The University of Basel, in contrast, is working to increase the share of female professors without university-wide targets, according to its secretary general Stefano Nigsch. Nigsch explains that the university does stipulate that if a male and female candidate are judged by the hiring committee to be equally strong, then the woman should be offered the job first. But he says that gender is not a selection criterion “in itself”.
Galli says the same is true at EPFL, where a candidate’s qualities “are above gender”, but where a preference is given to a female candidate in the unusual event of a tie. Moreover, he adds that professors on the committee communicate to their contacts in other universities that the position is open. “This is one way to get more quality candidates in general”, he says, “and also to get more women to apply”.
Such political or strategic considerations are generally less important when it comes to promotions, according to Loprieno. Deciding whether or not an assistant professor is made an associate professor – a permanent position – after around five years also involves setting up a committee. But that committee’s make-up and decisions are unlikely to be changed from above. “I don’t know of a case where faculty has recommended someone and the university leadership has said no”, says Loprieno.
However, even in the case of external appointments, university management tends to limit its interventions. At Basel, Nigsch says that the president’s board checks that hiring committees avoid conflicts of interest, include student opinions and following diversity regulations, for example. But he says it is quite rare that any committee members are changed as a result, just as it is unusual for the board to veto the faculty’s preferred choice of candidate. “It is a very field-specific job to choose the right person for the professorship, and the competence is in the faculty”, he says.
The situation is similar at EPFL, according to Galli, who says that the vice-president (the provost) approves the composition of committees as long as guidelines have been followed.
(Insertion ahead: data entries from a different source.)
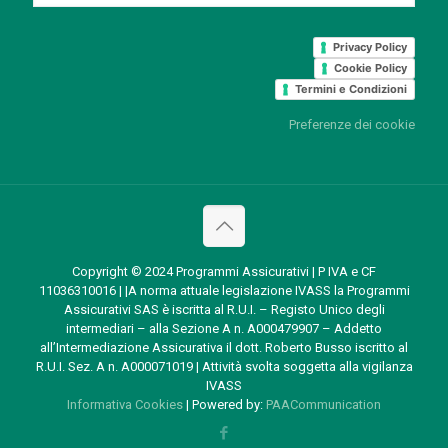
Privacy Policy
Cookie Policy
Termini e Condizioni
Preferenze dei cookie
Copyright © 2024 Programmi Assicurativi | P IVA e CF
11036310016 | |A norma attuale legislazione IVASS la Programmi
Assicurativi SAS è iscritta al R.U.I. – Registo Unico degli
intermediari – alla Sezione A n. A000479907 – Addetto
all’Intermediazione Assicurativa il dott. Roberto Busso iscritto al
R.U.I. Sez. A n. A000071019 | Attività svolta soggetta alla vigilanza
IVASS
Informativa Cookies
| Powered by:
PAACommunication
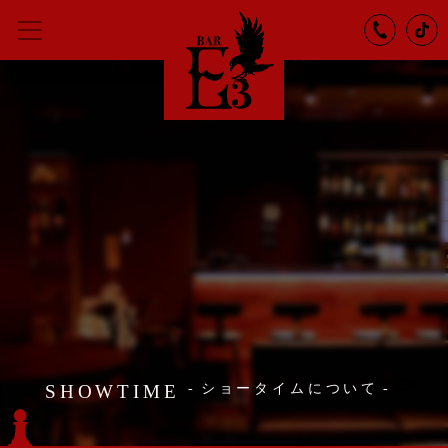
SHOWTIME
ショータイムについて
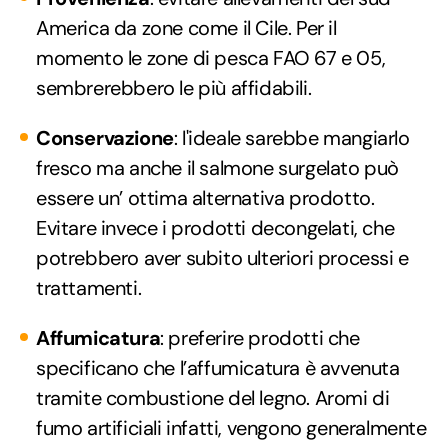
America da zone come il Cile. Per il
momento le zone di pesca FAO 67 e 05,
sembrerebbero le più affidabili.
Conservazione
: l'ideale sarebbe mangiarlo
fresco ma anche il salmone surgelato può
essere un’ ottima alternativa prodotto.
Evitare invece i prodotti decongelati, che
potrebbero aver subito ulteriori processi e
trattamenti.
Affumicatura
: preferire prodotti che
specificano che l’affumicatura è avvenuta
tramite combustione del legno. Aromi di
fumo artificiali infatti, vengono generalmente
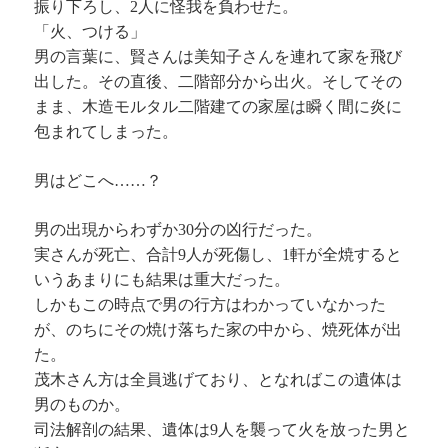
振り下ろし、2人に怪我を負わせた。
「火、つける」
男の言葉に、賢さんは美知子さんを連れて家を飛び
出した。その直後、二階部分から出火。そしてその
まま、木造モルタル二階建ての家屋は瞬く間に炎に
包まれてしまった。
男はどこへ……？
男の出現からわずか30分の凶行だった。
実さんが死亡、合計9人が死傷し、1軒が全焼すると
いうあまりにも結果は重大だった。
しかもこの時点で男の行方はわかっていなかった
が、のちにその焼け落ちた家の中から、焼死体が出
た。
茂木さん方は全員逃げており、となればこの遺体は
男のものか。
司法解剖の結果、遺体は9人を襲って火を放った男と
And while not having precise figures at hand, he estimates that presidential vetoes of candidates occur just “once a year on average”. Besides shaping the usual competitive hiring process, university management can also work together with faculties in appointing accomplished senior professors directly. Such appointments tend to be fairly few and far between, with Galli estimating that EPFL has used it to hire just three new professors out of a total of 68 since 2021, one of whom was the mathematician and Fields Medal winner Martin Hairer. Loprieno adds that this mechanism tends to be used in the more globalised natural and life sciences, rather than in the more conservative humanities and social sciences.
But given hiring is quite complex and multifaceted, does it not risk becoming opaque and therefore suspect? Loprieno doesn’t think so. He argues it is important that universities are candid about the process they use, not the specifics of individual cases. He maintains that “transparency is often a word used by those unhappy with the results, not the procedures”, and that the quality of new professors has in any case remained high in recent years. “They might not be the person who would have been appointed 25 years ago based purely on a list of publications”, he says, “but an ignoramus? I don’t think so”.